Records to process:

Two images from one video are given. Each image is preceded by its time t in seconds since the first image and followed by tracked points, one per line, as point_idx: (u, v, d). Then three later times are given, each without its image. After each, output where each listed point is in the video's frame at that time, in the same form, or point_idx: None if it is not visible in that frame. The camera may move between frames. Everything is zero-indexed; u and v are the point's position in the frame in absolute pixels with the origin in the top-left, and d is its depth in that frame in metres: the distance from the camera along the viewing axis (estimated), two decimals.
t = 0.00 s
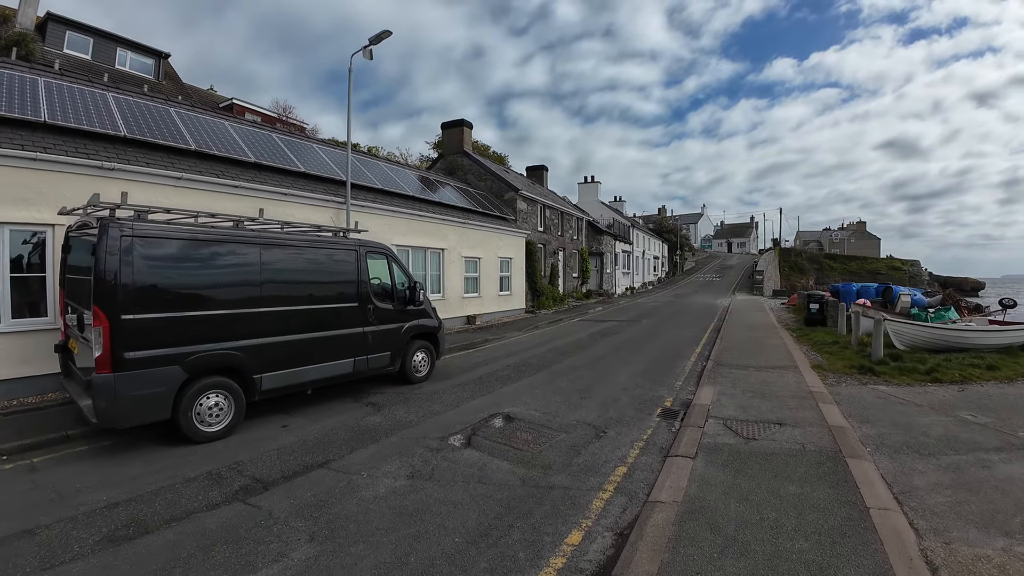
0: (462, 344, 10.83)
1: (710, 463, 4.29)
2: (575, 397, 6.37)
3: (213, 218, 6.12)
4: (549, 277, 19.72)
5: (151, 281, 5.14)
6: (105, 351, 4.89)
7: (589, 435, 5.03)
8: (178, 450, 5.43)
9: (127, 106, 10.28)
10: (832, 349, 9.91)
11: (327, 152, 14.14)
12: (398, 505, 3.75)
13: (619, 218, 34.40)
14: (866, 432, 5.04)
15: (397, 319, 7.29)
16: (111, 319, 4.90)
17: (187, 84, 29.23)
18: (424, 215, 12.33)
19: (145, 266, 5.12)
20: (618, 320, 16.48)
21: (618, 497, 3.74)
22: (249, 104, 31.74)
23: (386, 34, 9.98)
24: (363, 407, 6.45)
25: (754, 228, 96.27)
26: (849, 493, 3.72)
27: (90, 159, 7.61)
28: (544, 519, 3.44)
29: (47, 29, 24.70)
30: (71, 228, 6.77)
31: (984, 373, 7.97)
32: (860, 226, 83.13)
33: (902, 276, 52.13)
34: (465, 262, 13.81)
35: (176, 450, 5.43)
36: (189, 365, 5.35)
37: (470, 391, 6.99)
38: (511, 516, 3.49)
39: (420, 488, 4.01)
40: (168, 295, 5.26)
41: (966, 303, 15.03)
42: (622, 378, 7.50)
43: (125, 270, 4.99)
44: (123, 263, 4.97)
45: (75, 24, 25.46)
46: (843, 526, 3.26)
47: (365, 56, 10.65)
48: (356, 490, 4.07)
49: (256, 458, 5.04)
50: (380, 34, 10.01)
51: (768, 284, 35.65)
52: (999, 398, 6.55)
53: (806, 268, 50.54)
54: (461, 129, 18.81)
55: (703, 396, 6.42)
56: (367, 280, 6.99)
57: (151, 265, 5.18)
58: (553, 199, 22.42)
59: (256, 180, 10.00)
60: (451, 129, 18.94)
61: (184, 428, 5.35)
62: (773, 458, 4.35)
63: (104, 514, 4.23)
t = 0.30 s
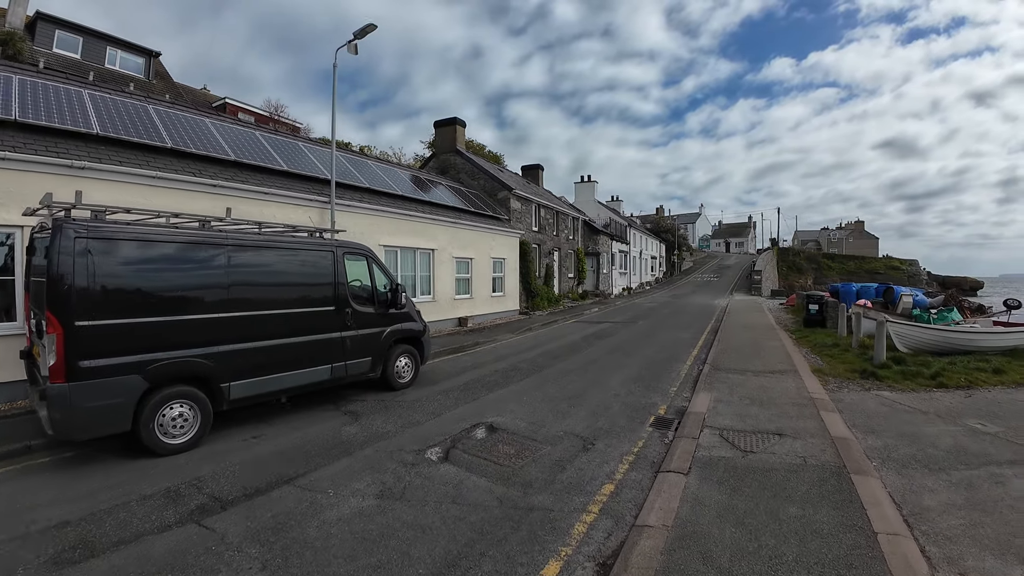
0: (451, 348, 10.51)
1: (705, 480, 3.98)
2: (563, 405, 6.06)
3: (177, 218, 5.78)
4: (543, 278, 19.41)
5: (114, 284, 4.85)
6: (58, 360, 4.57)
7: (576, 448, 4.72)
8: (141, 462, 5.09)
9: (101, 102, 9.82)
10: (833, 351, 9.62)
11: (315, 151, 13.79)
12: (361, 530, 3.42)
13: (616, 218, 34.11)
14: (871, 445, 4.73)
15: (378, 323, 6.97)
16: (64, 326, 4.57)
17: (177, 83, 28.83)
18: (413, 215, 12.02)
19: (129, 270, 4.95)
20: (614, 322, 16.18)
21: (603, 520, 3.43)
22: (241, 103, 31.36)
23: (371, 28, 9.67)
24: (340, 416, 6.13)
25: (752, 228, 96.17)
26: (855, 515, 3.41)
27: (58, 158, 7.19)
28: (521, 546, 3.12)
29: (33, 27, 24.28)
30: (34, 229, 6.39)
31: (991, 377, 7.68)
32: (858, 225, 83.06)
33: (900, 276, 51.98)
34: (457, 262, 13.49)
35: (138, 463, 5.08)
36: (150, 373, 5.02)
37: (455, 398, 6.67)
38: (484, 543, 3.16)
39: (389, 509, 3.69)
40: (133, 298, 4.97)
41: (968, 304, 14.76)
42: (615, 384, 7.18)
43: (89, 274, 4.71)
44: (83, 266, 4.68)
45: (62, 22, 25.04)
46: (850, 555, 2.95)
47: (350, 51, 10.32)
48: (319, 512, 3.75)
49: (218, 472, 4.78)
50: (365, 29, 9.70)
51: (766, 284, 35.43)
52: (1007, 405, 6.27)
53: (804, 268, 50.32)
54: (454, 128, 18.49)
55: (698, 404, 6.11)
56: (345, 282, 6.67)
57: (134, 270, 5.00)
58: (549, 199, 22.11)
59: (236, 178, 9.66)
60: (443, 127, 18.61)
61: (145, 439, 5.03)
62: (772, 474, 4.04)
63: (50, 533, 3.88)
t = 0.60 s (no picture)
0: (443, 348, 10.16)
1: (706, 493, 3.63)
2: (555, 409, 5.71)
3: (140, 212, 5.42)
4: (540, 277, 19.06)
5: (78, 280, 4.54)
6: (10, 361, 4.20)
7: (566, 457, 4.37)
8: (102, 471, 4.73)
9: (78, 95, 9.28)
10: (838, 351, 9.27)
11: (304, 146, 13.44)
12: (320, 551, 3.08)
13: (614, 216, 33.76)
14: (883, 452, 4.38)
15: (360, 322, 6.63)
16: (16, 325, 4.22)
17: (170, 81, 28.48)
18: (405, 213, 11.62)
19: (132, 267, 4.86)
20: (612, 321, 15.83)
21: (591, 540, 3.08)
22: (235, 101, 31.01)
23: (357, 17, 9.32)
24: (318, 421, 5.81)
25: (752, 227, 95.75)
26: (872, 534, 3.06)
27: (28, 154, 6.75)
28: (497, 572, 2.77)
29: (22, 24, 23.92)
30: None
31: (1005, 378, 7.33)
32: (858, 223, 82.68)
33: (902, 274, 51.58)
34: (450, 261, 13.13)
35: (99, 471, 4.72)
36: (109, 377, 4.68)
37: (440, 401, 6.32)
38: (457, 567, 2.81)
39: (355, 526, 3.37)
40: (116, 298, 4.76)
41: (974, 301, 14.40)
42: (611, 386, 6.84)
43: (66, 273, 4.49)
44: (62, 265, 4.46)
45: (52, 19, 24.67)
46: None
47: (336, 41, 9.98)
48: (279, 531, 3.42)
49: (179, 483, 4.51)
50: (351, 18, 9.36)
51: (767, 283, 35.04)
52: None
53: (805, 266, 49.97)
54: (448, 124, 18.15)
55: (698, 407, 5.76)
56: (324, 279, 6.33)
57: (138, 267, 4.92)
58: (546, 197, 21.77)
59: (215, 173, 8.99)
60: (438, 124, 18.27)
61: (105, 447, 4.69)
62: (778, 487, 3.69)
63: None
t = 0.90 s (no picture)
0: (434, 351, 9.82)
1: (706, 516, 3.28)
2: (545, 418, 5.36)
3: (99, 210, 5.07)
4: (538, 277, 18.70)
5: (31, 282, 4.19)
6: None
7: (554, 473, 4.02)
8: (56, 485, 4.39)
9: (55, 90, 8.96)
10: (844, 353, 8.91)
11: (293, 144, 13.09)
12: None
13: (614, 215, 33.37)
14: (898, 467, 4.02)
15: (340, 326, 6.30)
16: None
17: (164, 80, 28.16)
18: (396, 211, 11.19)
19: (132, 267, 4.77)
20: (611, 322, 15.46)
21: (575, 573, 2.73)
22: (230, 101, 30.62)
23: (342, 8, 8.97)
24: (294, 431, 5.50)
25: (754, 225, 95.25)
26: (892, 567, 2.71)
27: None
28: None
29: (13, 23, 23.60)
30: None
31: (1021, 381, 6.95)
32: (861, 221, 82.13)
33: (905, 272, 51.10)
34: (443, 261, 12.76)
35: (53, 486, 4.36)
36: (66, 386, 4.32)
37: (424, 408, 5.98)
38: None
39: (313, 554, 3.05)
40: (104, 300, 4.59)
41: (983, 300, 13.99)
42: (607, 391, 6.49)
43: (54, 276, 4.32)
44: (50, 267, 4.29)
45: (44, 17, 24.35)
46: None
47: (321, 34, 9.63)
48: (232, 559, 3.10)
49: (135, 500, 4.18)
50: (335, 10, 9.02)
51: (769, 282, 34.64)
52: None
53: (807, 265, 49.53)
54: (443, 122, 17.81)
55: (698, 415, 5.41)
56: (299, 281, 5.99)
57: (117, 268, 4.70)
58: (543, 195, 21.42)
59: (194, 171, 8.65)
60: (432, 122, 17.92)
61: (63, 458, 4.36)
62: (784, 508, 3.33)
63: None
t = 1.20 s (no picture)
0: (425, 351, 9.49)
1: (701, 530, 2.98)
2: (533, 421, 5.06)
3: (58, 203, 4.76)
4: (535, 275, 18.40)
5: None
6: None
7: (537, 481, 3.72)
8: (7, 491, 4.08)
9: (30, 84, 8.64)
10: (848, 351, 8.58)
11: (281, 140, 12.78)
12: None
13: (613, 213, 33.02)
14: (911, 475, 3.70)
15: (318, 324, 6.01)
16: None
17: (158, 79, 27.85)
18: (387, 207, 10.87)
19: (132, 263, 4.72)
20: (609, 320, 15.14)
21: None
22: (225, 100, 30.32)
23: None
24: (267, 434, 5.27)
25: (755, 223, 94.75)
26: None
27: None
28: None
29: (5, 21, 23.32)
30: None
31: None
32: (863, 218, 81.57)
33: (908, 269, 50.61)
34: (436, 258, 12.44)
35: (6, 491, 4.04)
36: (20, 387, 4.02)
37: (405, 410, 5.69)
38: None
39: (264, 571, 2.76)
40: (94, 296, 4.48)
41: (991, 295, 13.63)
42: (601, 392, 6.16)
43: (47, 273, 4.23)
44: (43, 265, 4.20)
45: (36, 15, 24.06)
46: None
47: (306, 25, 9.33)
48: None
49: (90, 507, 3.88)
50: None
51: (771, 280, 34.25)
52: None
53: (809, 263, 49.12)
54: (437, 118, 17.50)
55: (696, 417, 5.09)
56: (274, 276, 5.70)
57: (74, 264, 4.38)
58: (541, 192, 21.11)
59: (173, 165, 8.32)
60: (426, 118, 17.61)
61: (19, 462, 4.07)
62: (788, 522, 3.02)
63: None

Assigned task:
Only the lines from the one containing "35: (138, 463, 5.08)" through the one containing "50: (365, 29, 9.70)" are to be retyped, both boundary lines included, with no other material.

Result of the exercise:
35: (138, 463, 5.08)
36: (150, 373, 5.02)
37: (455, 398, 6.67)
38: (484, 543, 3.16)
39: (389, 509, 3.69)
40: (133, 298, 4.97)
41: (968, 304, 14.76)
42: (615, 384, 7.18)
43: (89, 274, 4.71)
44: (83, 266, 4.68)
45: (62, 22, 25.04)
46: (850, 555, 2.95)
47: (350, 51, 10.32)
48: (319, 512, 3.75)
49: (218, 472, 4.78)
50: (365, 29, 9.70)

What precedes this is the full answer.